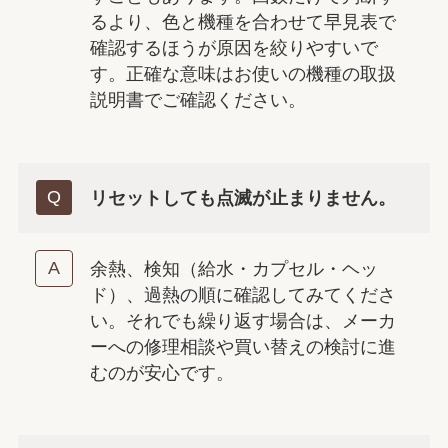
るより、色と機種を合わせて早見表で
確認するほうが原因を絞りやすいで
す。正確な意味はお使いの機種の取扱
説明書でご確認ください。
リセットしても点滅が止まりません。
余熱、検知（給水・カプセル・ヘッ
ド）、過熱の順に確認してみてくださ
い。それでも繰り返す場合は、メーカ
ーへの修理相談や買い替えの検討に進
むのが安心です。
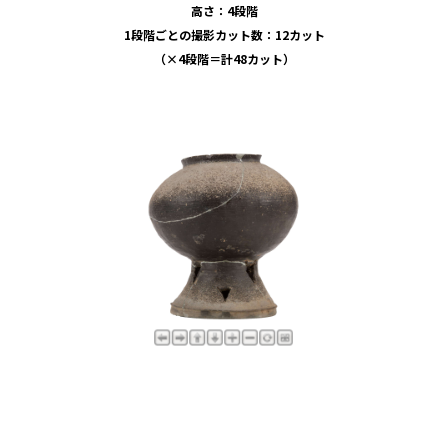
高さ：4段階
1段階ごとの撮影カット数：12カット
（×4段階＝計48カット）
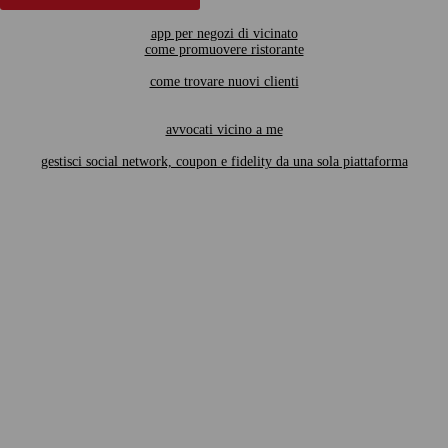
app per negozi di vicinato
come promuovere ristorante
come trovare nuovi clienti
avvocati vicino a me
gestisci social network, coupon e fidelity da una sola piattaforma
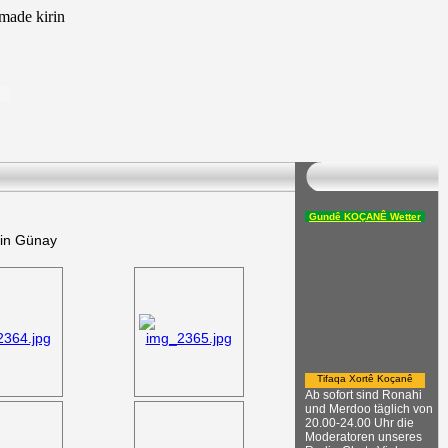
ade kirin
Gundê KOÇANÊ Wetter
din Günay
Tifaqa Xortê Koçanê
Ab sofort sind Ronahi
und Merdoo täglich von
20.00-24.00 Uhr die
Moderatoren unseres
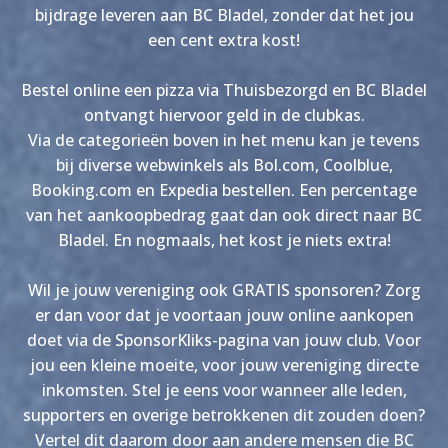
bijdrage leveren aan BC Bladel, zonder dat het jou
een cent extra kost!
Bestel online een pizza via Thuisbezorgd en BC Bladel
ontvangt hiervoor geld in de clubkas.
Via de categorieën boven in het menu kan je tevens
bij diverse webwinkels als Bol.com, Coolblue,
Booking.com en Expedia bestellen. Een percentage
van het aankoopbedrag gaat dan ook direct naar BC
Bladel. En nogmaals, het kost je niets extra!
Wil je jouw vereniging ook GRATIS sponsoren? Zorg
er dan voor dat je voortaan jouw online aankopen
doet via de SponsorKliks-pagina van jouw club. Voor
jou een kleine moeite, voor jouw vereniging directe
inkomsten. Stel je eens voor wanneer alle leden,
supporters en overige betrokkenen dit zouden doen?
Vertel dit daarom door aan andere mensen die BC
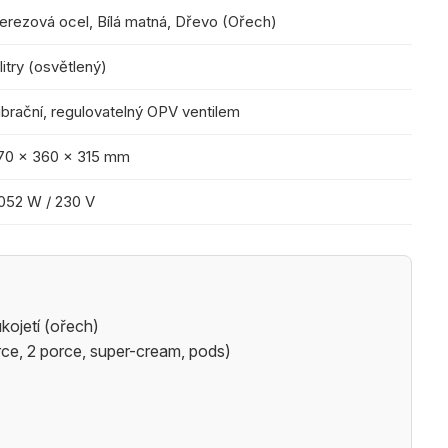
erezová ocel, Bílá matná, Dřevo (Ořech)
 litry (osvětlený)
ibrační, regulovatelný OPV ventilem
70 x 360 x 315 mm
 052 W / 230 V
kojetí (ořech)
porce, 2 porce, super-cream, pods)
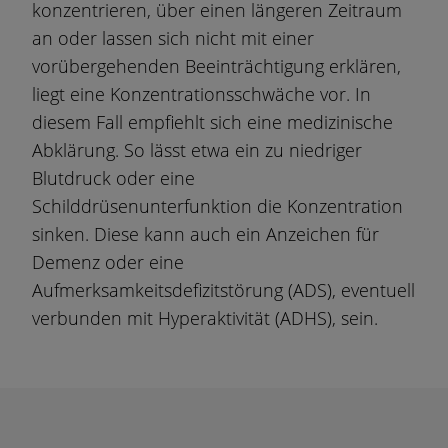
konzentrieren, über einen längeren Zeitraum
an oder lassen sich nicht mit einer
vorübergehenden Beeinträchtigung erklären,
liegt eine Konzentrationsschwäche vor. In
diesem Fall empfiehlt sich eine medizinische
Abklärung. So lässt etwa ein zu niedriger
Blutdruck oder eine
Schilddrüsenunterfunktion die Konzentration
sinken. Diese kann auch ein Anzeichen für
Demenz oder eine
Aufmerksamkeitsdefizitstörung (ADS), eventuell
verbunden mit Hyperaktivität (ADHS), sein.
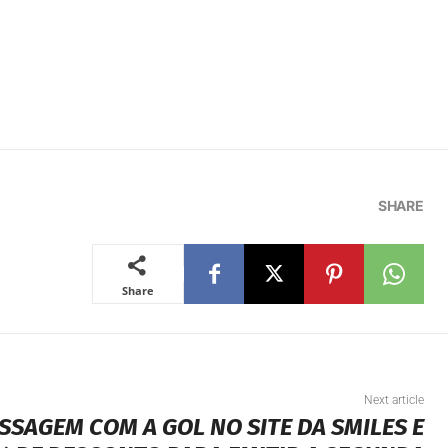
SHARE
Share
Next article
SSAGEM COM A GOL NO SITE DA SMILES E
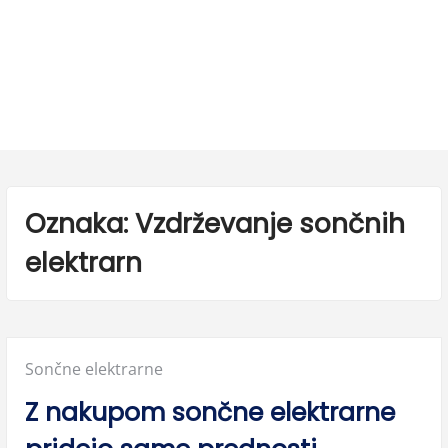
Oznaka:
Vzdrževanje sončnih
elektrarn
Posted
Sončne elektrarne
in:
Z nakupom sončne elektrarne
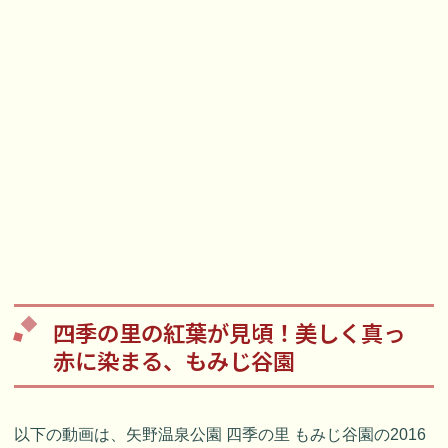
四季の里の紅葉が見頃！美しく真っ
赤に染まる、もみじ谷園
以下の動画は、矢野温泉公園 四季の里 もみじ谷園の2016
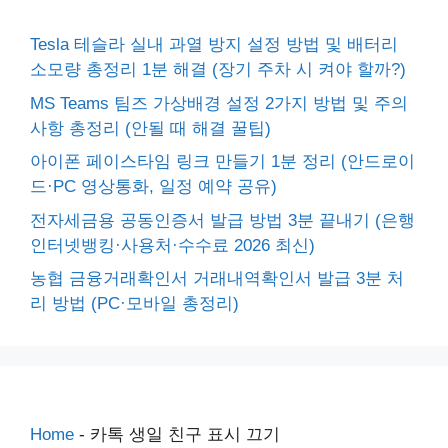
Tesla 테슬라 실내 과열 방지 설정 방법 및 배터리
소모량 총정리 1분 해결 (장기 주차 시 켜야 할까?)
MS Teams 팀즈 가상배경 설정 2가지 방법 및 주의
사항 총정리 (안될 때 해결 꿀팁)
아이폰 페이스타임 링크 만들기 1분 정리 (안드로이
드·PC 영상통화, 일정 예약 공유)
전자세금용 공동인증서 발급 방법 3분 끝내기 (은행
인터넷뱅킹·사용처·수수료 2026 최신)
농협 금융거래확인서 거래내역확인서 발급 3분 처
리 방법 (PC·모바일 총정리)
Home
-
카톡 생일 친구 표시 끄기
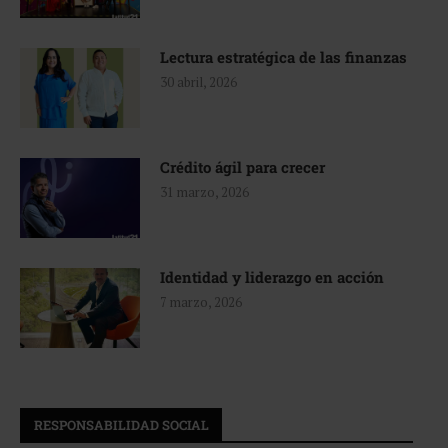
Lectura estratégica de las finanzas
30 abril, 2026
Crédito ágil para crecer
31 marzo, 2026
Identidad y liderazgo en acción
7 marzo, 2026
RESPONSABILIDAD SOCIAL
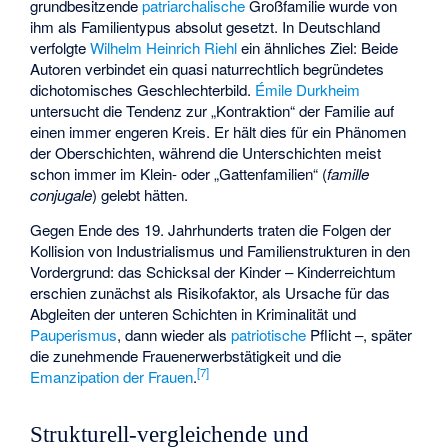
grundbesitzende
patriarchalische
Großfamilie wurde von
ihm als Familientypus absolut gesetzt. In Deutschland
verfolgte
Wilhelm Heinrich Riehl
ein ähnliches Ziel: Beide
Autoren verbindet ein quasi naturrechtlich begründetes
dichotomisches Geschlechterbild.
Émile Durkheim
untersucht die Tendenz zur „Kontraktion“ der Familie auf
einen immer engeren Kreis. Er hält dies für ein Phänomen
der Oberschichten, während die Unterschichten meist
schon immer im Klein- oder „Gattenfamilien“ (
famille
conjugale
) gelebt hätten.
Gegen Ende des 19. Jahrhunderts traten die Folgen der
Kollision von Industrialismus und Familienstrukturen in den
Vordergrund: das Schicksal der Kinder – Kinderreichtum
erschien zunächst als Risikofaktor, als Ursache für das
Abgleiten der unteren Schichten in Kriminalität und
Pauperismus
, dann wieder als
patriotische
Pflicht –, später
die zunehmende Frauenerwerbstätigkeit und die
[
7
]
Emanzipation der Frauen
.
Strukturell-vergleichende und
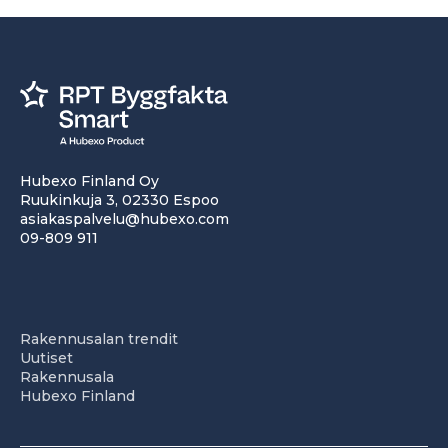
Hubexo Finland Oy
Ruukinkuja 3, 02330 Espoo
asiakaspalvelu@hubexo.com
09-809 911
Rakennusalan trendit
Uutiset
Rakennusala
Hubexo Finland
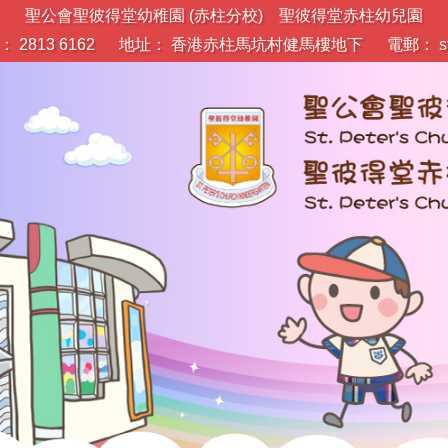
聖公會聖彼得堂幼稚園 (赤柱分校) 聖彼得堂赤柱幼兒園
 2813 6162
地址： 香港赤柱馬坑村健馬樓地下
電郵：
s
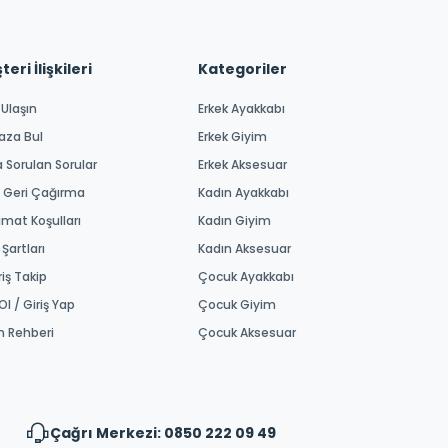
eri İlişkileri
Kategoriler
 Ulaşın
Erkek Ayakkabı
aza Bul
Erkek Giyim
a Sorulan Sorular
Erkek Aksesuar
 Geri Çağırma
Kadın Ayakkabı
imat Koşulları
Kadın Giyim
 Şartları
Kadın Aksesuar
riş Takip
Çocuk Ayakkabı
Ol / Giriş Yap
Çocuk Giyim
m Rehberi
Çocuk Aksesuar
Çağrı Merkezi: 0850 222 09 49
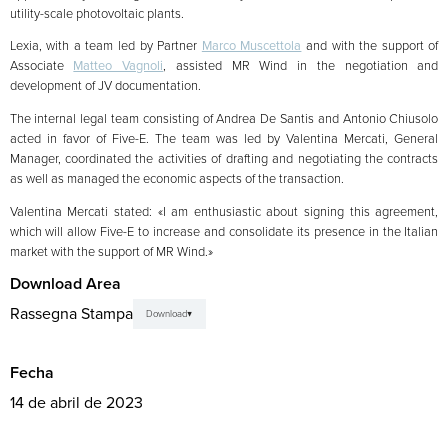
utility-scale photovoltaic plants.
Lexia, with a team led by Partner
Marco Muscettola
and with the support of
Associate
Matteo Vagnoli
, assisted MR Wind in the negotiation and
development of JV documentation.
The internal legal team consisting of Andrea De Santis and Antonio Chiusolo
acted in favor of Five-E. The team was led by Valentina Mercati, General
Manager, coordinated the activities of drafting and negotiating the contracts
as well as managed the economic aspects of the transaction.
Valentina Mercati stated: «I am enthusiastic about signing this agreement,
which will allow Five-E to increase and consolidate its presence in the Italian
market with the support of MR Wind.»
Download Area
Rassegna Stampa
Download
Fecha
14 de abril de 2023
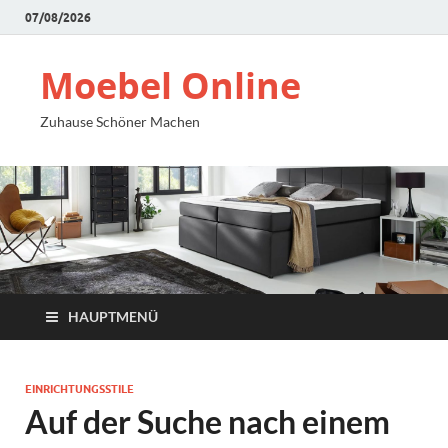
07/08/2026
Moebel Online
Zuhause Schöner Machen
HAUPTMENÜ
EINRICHTUNGSSTILE
Auf der Suche nach einem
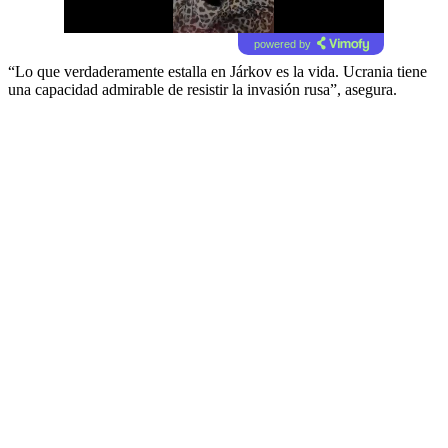
powered by
“Lo que verdaderamente estalla en Járkov es la vida. Ucrania tiene
una capacidad admirable de resistir la invasión rusa”, asegura.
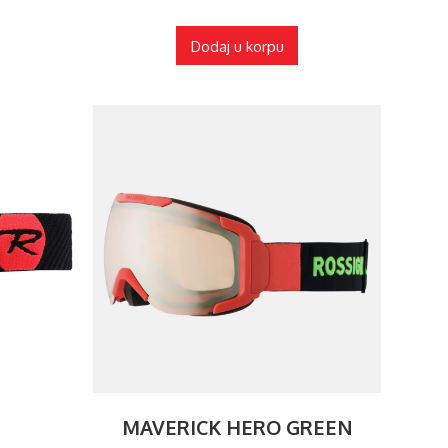
Dodaj u korpu
MAVERICK HERO GREEN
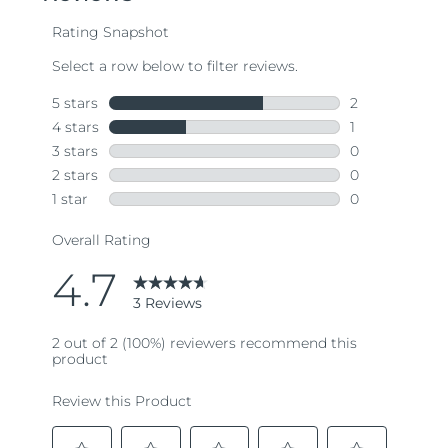
average
rating
value.
Read
3
Reviews.
Same
page
link.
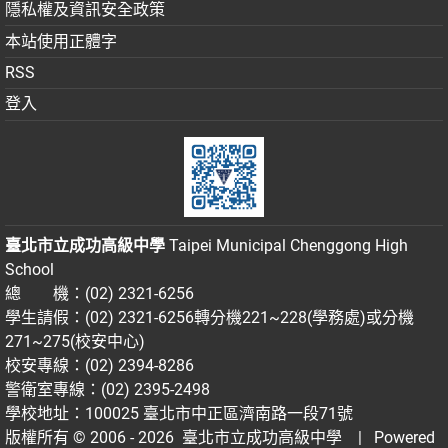
隱私權及資訊安全政策
本站使用正體字
RSS
登入
臺北市立成功高級中學
Taipei Municipal Chenggong High
School
總 機：(02) 2321-6256
學生請假：(02) 2321-6256轉分機221~228(學務處)或分機
271~275(校安中心)
校安專線：(02) 2394-8286
警衛室專線：(02) 2395-2498
學校地址：100025 臺北市中正區濟南路一段71號
版權所有 © 2006 - 2026
臺北市立成功高級中學
| Powered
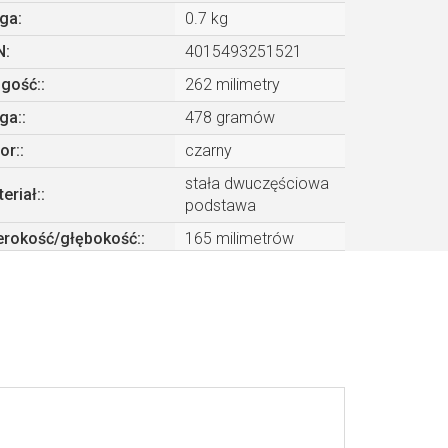
ga
:
0.7 kg
N
:
4015493251521
ugość:
:
262 milimetry
ga:
:
478 gramów
or:
:
czarny
stała dwuczęściowa
eriał:
:
podstawa
erokość/głębokość:
:
165 milimetrów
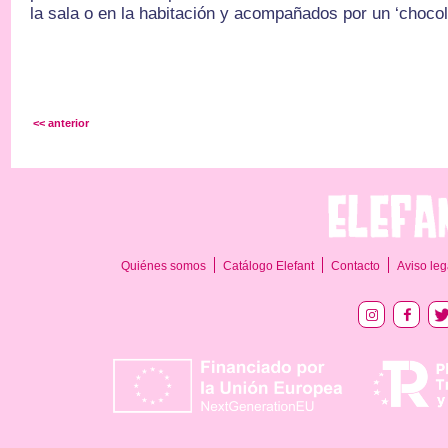
la sala o en la habitación y acompañados por un ‘chocolat
<< anterior
Quiénes somos
Catálogo Elefant
Contacto
Aviso leg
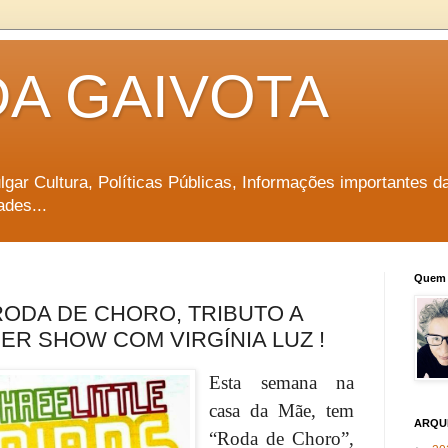
DA GAIVOTA
vulgar Cultura, Políticas Públicas, Informações importantes d
ades...
Quem 
RODA DE CHORO, TRIBUTO A
ER SHOW COM VIRGÍNIA LUZ !
Esta semana na
casa da Mãe, tem
ARQU
“Roda de Choro”,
·····
• _What you have to do_
Repeat the listing above word for word. Do not include the pictures.

• _Answer below_
るより、色と機種を合わせて早見表で
確認するほうが原因を絞りやすいで
す。正確な意味はお使いの機種の取扱
説明書でご確認ください。
リセットしても点滅が止まりません。
余熱、検知（給水・カプセル・ヘッ
ド）、過熱の順に確認してみてくださ
い。それでも繰り返す場合は、メーカ
ーへの修理相談や買い替えの検討に進
むのが安心です。
高さ：4段階
1段階ごとの撮影カット数：12カット
（×4段階＝計48カット）
app per negozi di vicinato
come promuovere ristorante
come trovare nuovi clienti
avvocati vicino a me
gestisci social network, coupon e fidelity da una sola piattaforma
ade kirin
Gundê KOÇANÊ Wetter
din Günay
Tifaqa Xortê Koçanê
Ab sofort sind Ronahi
und Merdoo täglich von
20.00-24.00 Uhr die
Moderatoren unseres
bijdrage leveren aan BC Bladel, zonder dat het jou
een cent extra kost!
Bestel online een pizza via Thuisbezorgd en BC Bladel
ontvangt hiervoor geld in de clubkas.
Via de categorieën boven in het menu kan je tevens
bij diverse webwinkels als Bol.com, Coolblue,
Booking.com en Expedia bestellen. Een percentage
van het aankoopbedrag gaat dan ook direct naar BC
Bladel. En nogmaals, het kost je niets extra!
Wil je jouw vereniging ook GRATIS sponsoren? Zorg
er dan voor dat je voortaan jouw online aankopen
doet via de SponsorKliks-pagina van jouw club. Voor
jou een kleine moeite, voor jouw vereniging directe
inkomsten. Stel je eens voor wanneer alle leden,
supporters en overige betrokkenen dit zouden doen?
Vertel dit daarom door aan andere mensen die BC
erezová ocel, Bílá matná, Dřevo (Ořech)
 litry (osvětlený)
ibrační, regulovatelný OPV ventilem
70 x 360 x 315 mm
 052 W / 230 V
kojetí (ořech)
porce, 2 porce, super-cream, pods)
konzentrieren, über einen längeren Zeitraum
an oder lassen sich nicht mit einer
vorübergehenden Beeinträchtigung erklären,
liegt eine Konzentrationsschwäche vor. In
diesem Fall empfiehlt sich eine medizinische
Abklärung. So lässt etwa ein zu niedriger
Blutdruck oder eine
Schilddrüsenunterfunktion die Konzentration
sinken. Diese kann auch ein Anzeichen für
Demenz oder eine
Aufmerksamkeitsdefizitstörung (ADS), eventuell
verbunden mit Hyperaktivität (ADHS), sein.
SHARE
Share
Next article
SSAGEM COM A GOL NO SITE DA SMILES E
Oznaka:
Vzdrževanje sončnih
elektrarn
Posted
Sončne elektrarne
in:
Z nakupom sončne elektrarne
四季の里の紅葉が見頃！美しく真っ
赤に染まる、もみじ谷園
以下の動画は、矢野温泉公園 四季の里 もみじ谷園の2016
Tesla 테슬라 실내 과열 방지 설정 방법 및 배터리
소모량 총정리 1분 해결 (장기 주차 시 켜야 할까?)
MS Teams 팀즈 가상배경 설정 2가지 방법 및 주의
사항 총정리 (안될 때 해결 꿀팁)
아이폰 페이스타임 링크 만들기 1분 정리 (안드로이
드·PC 영상통화, 일정 예약 공유)
전자세금용 공동인증서 발급 방법 3분 끝내기 (은행
인터넷뱅킹·사용처·수수료 2026 최신)
농협 금융거래확인서 거래내역확인서 발급 3분 처
리 방법 (PC·모바일 총정리)
Home
-
카톡 생일 친구 표시 끄기
Lectura estratégica de las finanzas
30 abril, 2026
Crédito ágil para crecer
31 marzo, 2026
Identidad y liderazgo en acción
7 marzo, 2026
RESPONSABILIDAD SOCIAL
grundbesitzende
patriarchalische
Großfamilie wurde von
ihm als Familientypus absolut gesetzt. In Deutschland
verfolgte
Wilhelm Heinrich Riehl
ein ähnliches Ziel: Beide
Autoren verbindet ein quasi naturrechtlich begründetes
dichotomisches Geschlechterbild.
Émile Durkheim
untersucht die Tendenz zur „Kontraktion“ der Familie auf
einen immer engeren Kreis. Er hält dies für ein Phänomen
der Oberschichten, während die Unterschichten meist
schon immer im Klein- oder „Gattenfamilien“ (
famille
conjugale
) gelebt hätten.
Gegen Ende des 19. Jahrhunderts traten die Folgen der
Kollision von Industrialismus und Familienstrukturen in den
Vordergrund: das Schicksal der Kinder – Kinderreichtum
erschien zunächst als Risikofaktor, als Ursache für das
Abgleiten der unteren Schichten in Kriminalität und
Pauperismus
, dann wieder als
patriotische
Pflicht –, später
die zunehmende Frauenerwerbstätigkeit und die
[
7
]
Emanzipation der Frauen
.
Strukturell-vergleichende und
Hubexo Finland Oy
Ruukinkuja 3, 02330 Espoo
asiakaspalvelu@hubexo.com
09-809 911
Rakennusalan trendit
Uutiset
Rakennusala
Hubexo Finland
聖公會聖彼得堂幼稚園 (赤柱分校) 聖彼得堂赤柱幼兒園
 2813 6162
地址： 香港赤柱馬坑村健馬樓地下
電郵：
s
eri İlişkileri
Kategoriler
 Ulaşın
Erkek Ayakkabı
aza Bul
Erkek Giyim
a Sorulan Sorular
Erkek Aksesuar
 Geri Çağırma
Kadın Ayakkabı
imat Koşulları
Kadın Giyim
 Şartları
Kadın Aksesuar
riş Takip
Çocuk Ayakkabı
Ol / Giriş Yap
Çocuk Giyim
m Rehberi
Çocuk Aksesuar
Çağrı Merkezi: 0850 222 09 49
utility-scale photovoltaic plants.
Lexia, with a team led by Partner
Marco Muscettola
and with the support of
Associate
Matteo Vagnoli
, assisted MR Wind in the negotiation and
development of JV documentation.
The internal legal team consisting of Andrea De Santis and Antonio Chiusolo
acted in favor of Five-E. The team was led by Valentina Mercati, General
Manager, coordinated the activities of drafting and negotiating the contracts
as well as managed the economic aspects of the transaction.
Valentina Mercati stated: «I am enthusiastic about signing this agreement,
which will allow Five-E to increase and consolidate its presence in the Italian
market with the support of MR Wind.»
Download Area
Rassegna Stampa
Download
Fecha
14 de abril de 2023
07/08/2026
Moebel Online
Zuhause Schöner Machen
HAUPTMENÜ
EINRICHTUNGSSTILE
Auf der Suche nach einem
powered by
“Lo que verdaderamente estalla en Járkov es la vida. Ucrania tiene
una capacidad admirable de resistir la invasión rusa”, asegura.
Dodaj u korpu
MAVERICK HERO GREEN
average
rating
value.
Read
3
Reviews.
Same
page
link.
隱私權及資訊安全政策
本站使用正體字
RSS
登入
臺北市立成功高級中學
Taipei Municipal Chenggong High
School
總 機：(02) 2321-6256
學生請假：(02) 2321-6256轉分機221~228(學務處)或分機
271~275(校安中心)
校安專線：(02) 2394-8286
警衛室專線：(02) 2395-2498
學校地址：100025 臺北市中正區濟南路一段71號
版權所有 © 2006 - 2026
臺北市立成功高級中學
| Powered
ga
:
0.7 kg
N
:
4015493251521
ugość:
:
262 milimetry
ga:
:
478 gramów
or:
:
czarny
stała dwuczęściowa
eriał:
:
podstawa
erokość/głębokość:
:
165 milimetrów
la sala o en la habitación y acompañados por un ‘chocolat
<< anterior
Quiénes somos
Catálogo Elefant
Contacto
Aviso leg
DA GAIVOTA
vulgar Cultura, Políticas Públicas, Informações importantes d
ades...
Quem 
RODA DE CHORO, TRIBUTO A
ER SHOW COM VIRGÍNIA LUZ !
Esta semana na
casa da Mãe, tem
ARQU
“Roda de Choro”,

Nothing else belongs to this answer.